The Irish anchor their team with a pair of sophomore guards: Markus Burton and Braeden Shrewsberry, who is indeed the son of the head coach. Burton tops the ACC in scoring at 20.3 points per game, while the younger Shrewberry is third in the league with 72 made 3-pointers this season. If this duo stays together, success will eventually follow, for this talented, young back court, but for now, there are too many holes elsewhere on the roster, aside from perhaps junior forward Tae Davis

The Irish only won 13 games last season, and there is a reason they have struggled this year as well. Notre Dame is not an overly deep team, and has gone 7-22 since a 4-0 start to the season. Pitt is not without its own faults and struggles, of course, but going into tomorrow, this is a game and matchup where the Panthers have to pounce on the opportunity.

ONE PREDICTION

Pitt makes it three in a row

To save all the suspense, the prediction this week is that I believe Pitt is going to win tomorrow. The Panthers have not won three consecutive games since winning five straight from December 7th to January 4th.

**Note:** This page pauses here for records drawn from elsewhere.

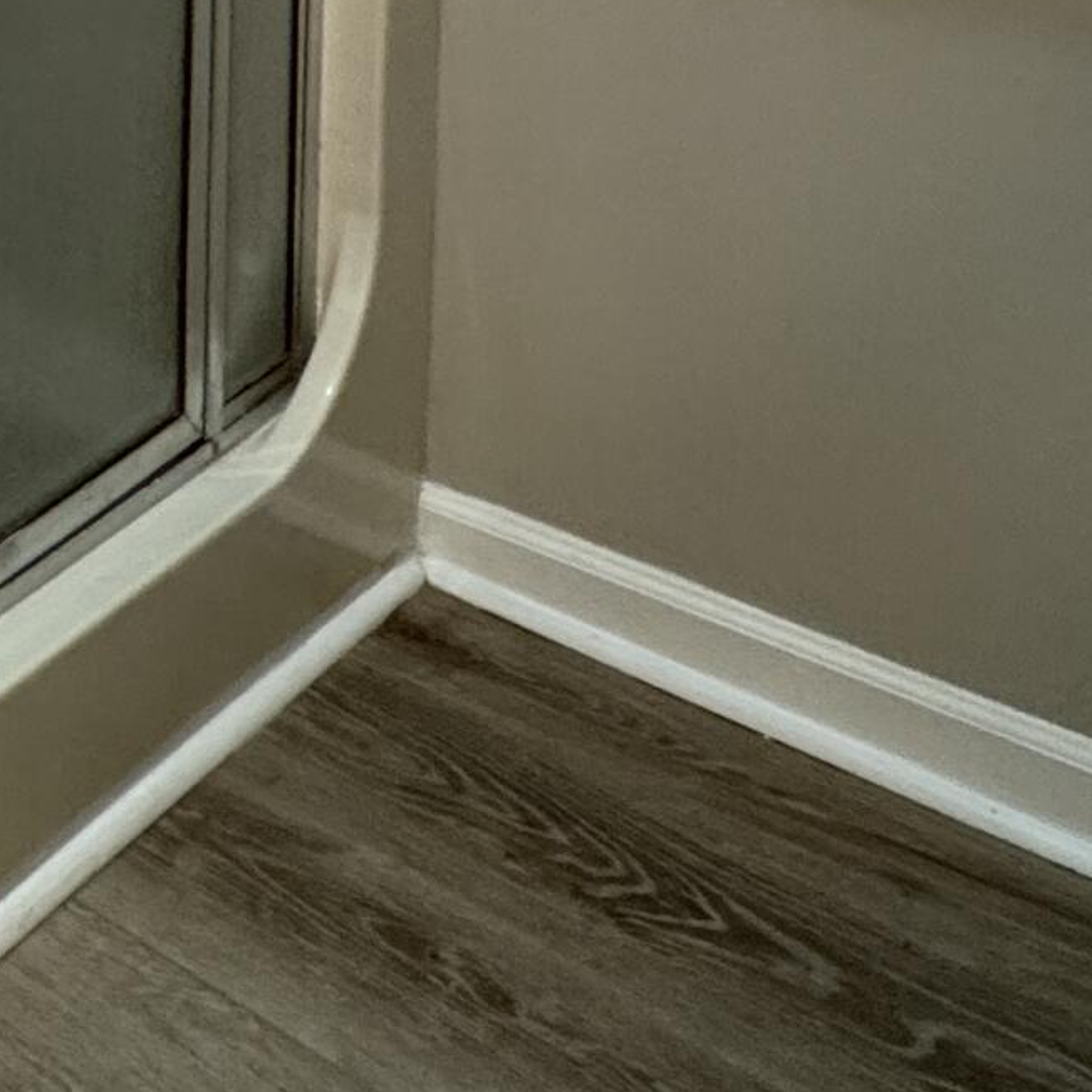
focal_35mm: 57
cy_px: -468
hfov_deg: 21.6
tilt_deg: -6.4
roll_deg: +0.8
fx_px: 2034
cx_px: -780
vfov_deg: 24.5
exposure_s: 1/120
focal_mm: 2.22
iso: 250
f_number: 2.2
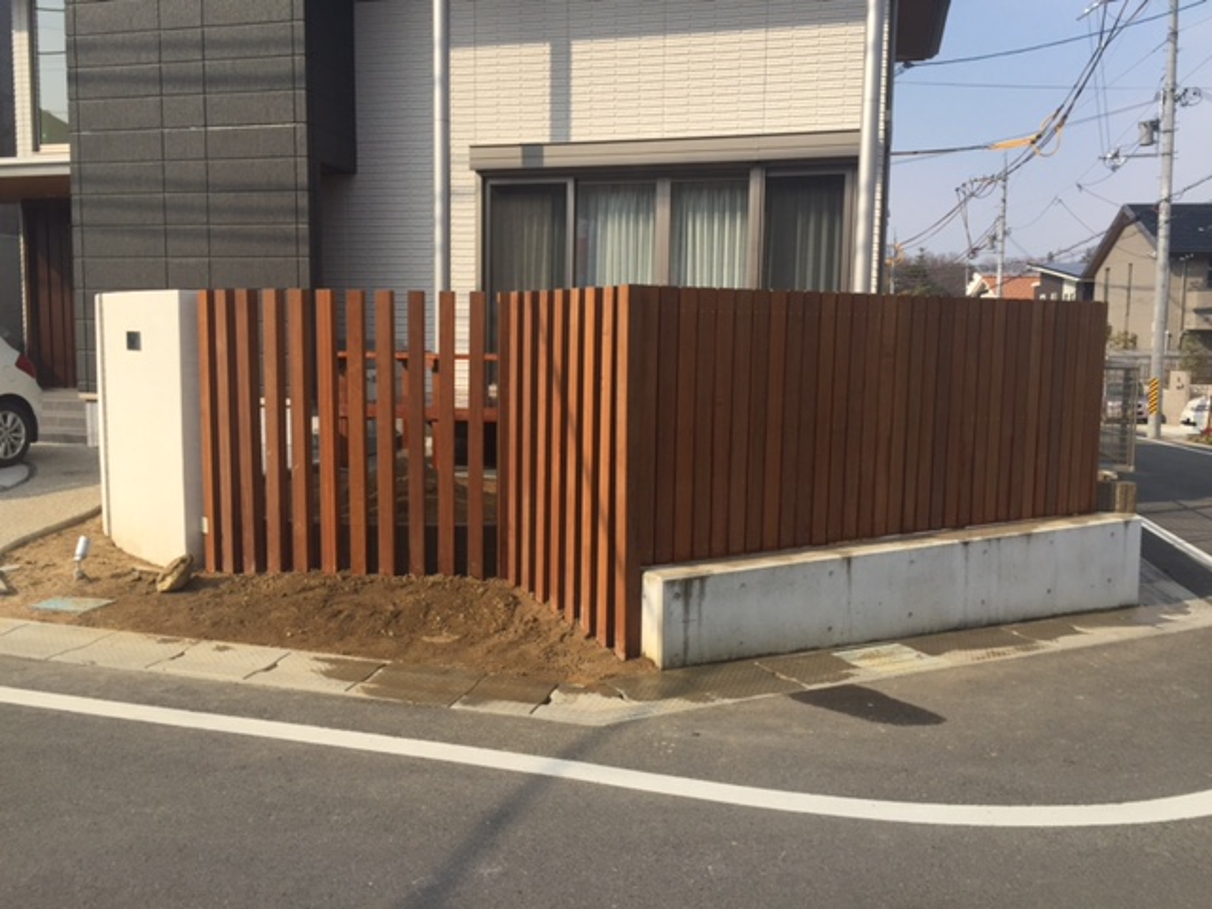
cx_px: 606
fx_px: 1015
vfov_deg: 48.2
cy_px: 454
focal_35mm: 29
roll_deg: -0.8
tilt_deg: -6.6
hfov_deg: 61.7
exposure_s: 1/1883
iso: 32
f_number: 2.2
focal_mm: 4.15
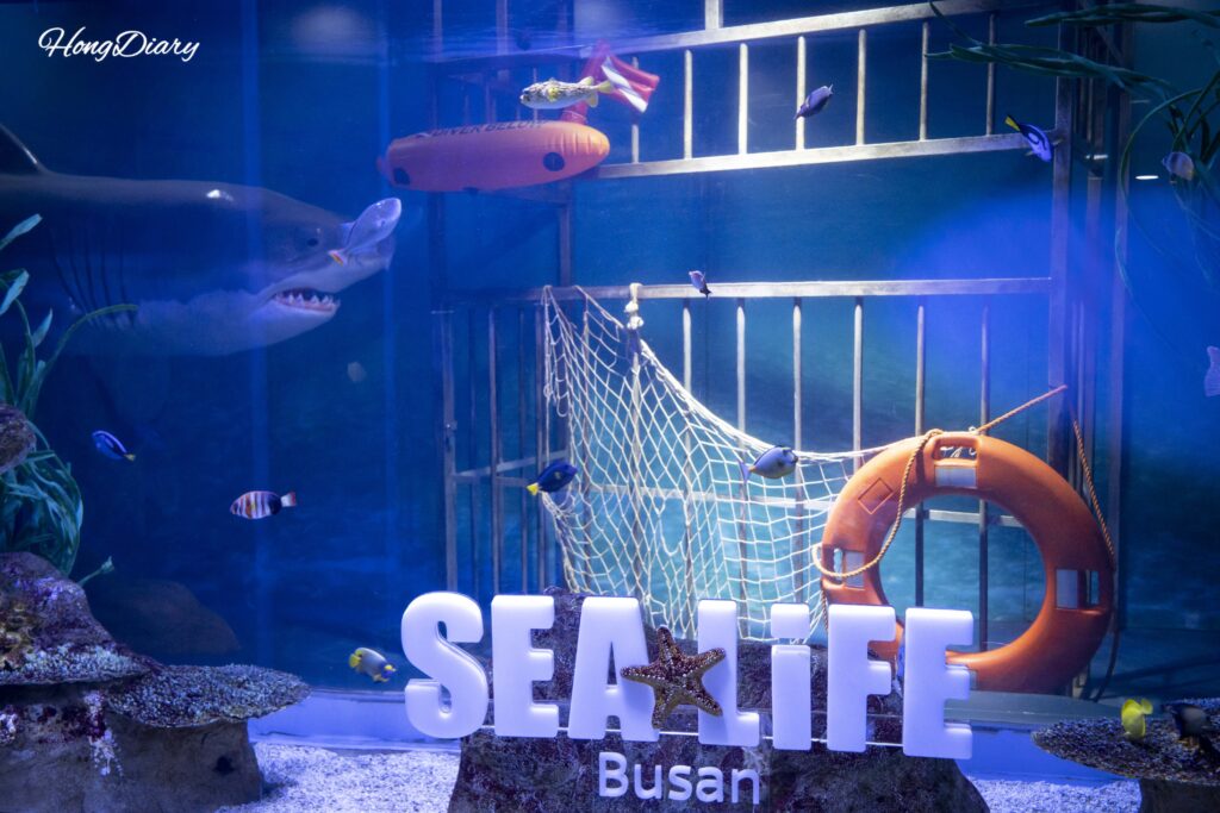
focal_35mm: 36
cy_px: 406
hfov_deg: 53.1
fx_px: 1220
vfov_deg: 36.9
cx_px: 610
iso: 3200
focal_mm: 36
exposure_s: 1/160
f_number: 5
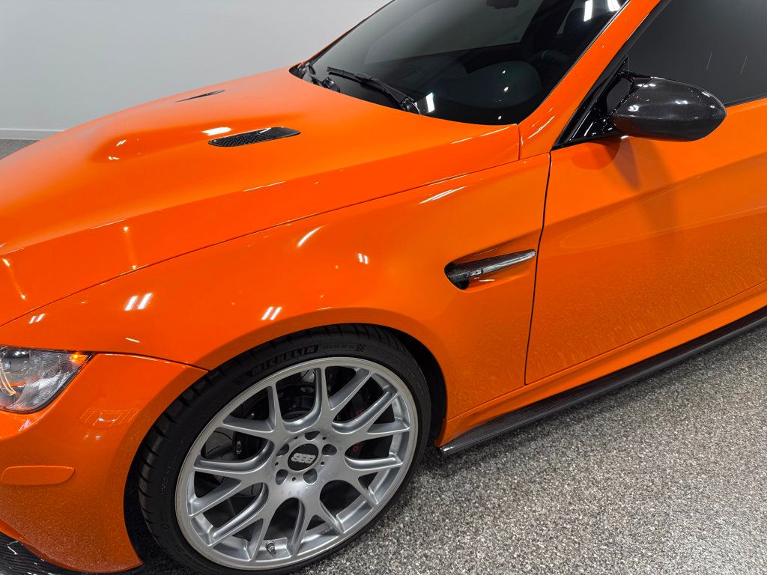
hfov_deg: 71.6
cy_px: 288
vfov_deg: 56.8
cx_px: 384
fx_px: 532
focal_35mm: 24
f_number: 1.78
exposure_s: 1/215
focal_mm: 6.76
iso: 80
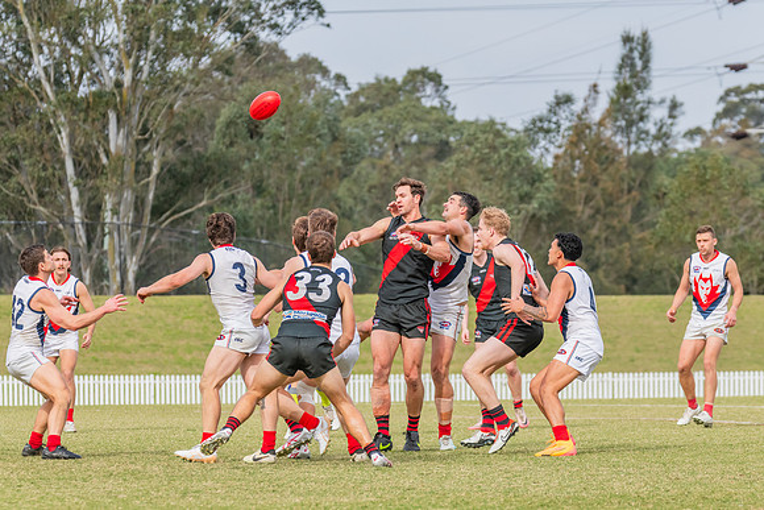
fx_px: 5471
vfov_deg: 5.3
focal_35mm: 258
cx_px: 388
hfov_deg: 8.0
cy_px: 250
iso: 800
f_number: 9
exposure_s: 1/1250
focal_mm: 240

Pitt has obviously struggled for some time now and ultimately worked itself to the wrong side of the bubble because of it, but there is still somewhat of a chance here to collect some wins down the stretch and at least get themselves in the conversation for a tournament bid.

I do not want to put too much stock into wins over teams like Miami and Syracuse, but it did feel like the Panthers found some things over these past two games. Pitt figured out a way to win without Jaland Lowe against the Hurricanes, and then popped off for their best half of basketball against the Orange just a few days later incorporating him back on the floor.

Pitt’s second half explosion in the Syracuse game showed what this team can do when it is clicking. There were guards driving with purpose, and shooters stepping into shots when they kicked it to them. Not only that, Pitt at least held ground defensively against one of the league’s best rebounders, too, something this team hasn't done much of this year.

For the first time, since probably November, the Panthers actually looked like the team many expected them to be this season. Pitt had some good early season moments, but this is a group that lost their way. Perhaps it is too late and the damage is already done to their resume, or maybe not all is lost. I think Pitt at least wins tomorrow, and lives to see another few days.